What is a liable entity?

Liable entities are classified as an individual or company who is the first person to acquire electricity on a grid which has an installed capacity of 100 megawatts or more. They are usually electricity retailers.

If an entity acquires electricity sporadically between assessment years they may be classified as an intermittent liable entity and will be required to report liability and surrender certificates for the years that they are liable.

What are they liable for?

Liable entities are liable for the electricity acquired each year. To acquit liability, entities must surrender an amount of large-scale generation certificates (LGCs) and small-scale technology certificates (STCs) equal to their liability.

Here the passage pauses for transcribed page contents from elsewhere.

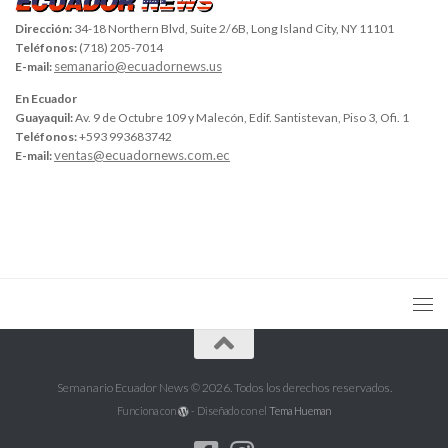
Dirección:
34-18 Northern Blvd, Suite 2/6B, Long Island City, NY 11101
Teléfonos:
(718) 205-7014
semanario@ecuadornews.us
E-mail:
En Ecuador
Guayaquil:
Av. 9 de Octubre 109 y Malecón, Edif. Santistevan, Piso 3, Ofi. 1
Teléfonos:
+593 993683742
ventas@ecuadornews.com.ec
E-mail:
Semanario Ecuador News © 2026. Todos los derechos reservados.
Funciona con
- Diseñado con el
Tema Hueman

Certificate liability is determined by applyin​g percentages (the renewable power percentage for LGCs and the small-scale technology percentage for STCs) to an entity's electricity acquisitions for that year. Entities acquit their liabilities by surrendering the required number of certificates to the Clean Energy Regulator for:

  • STCs – quarterly surrenders are required under the Small-scale Renewable Energy Scheme, and
  • LGCs ​– annual surrender is required under the Large-scale Renewable Energy Target.

The surrender of certificates is a legal requirement and works to increase the portion of renewable energy generated and supplied to the Australian electricity market.

Exemption from liability

Entities that carry out emissions-intensive trade-exposed (EIT​E) activities ​​may be eligible for exemption certificates.

EITE activities are specified in the Renewable Energy (Electricity) Regulations 20​01. They include but not limited to aluminium smelting, zinc smelting, petroleum refining and newsprint manufacturing.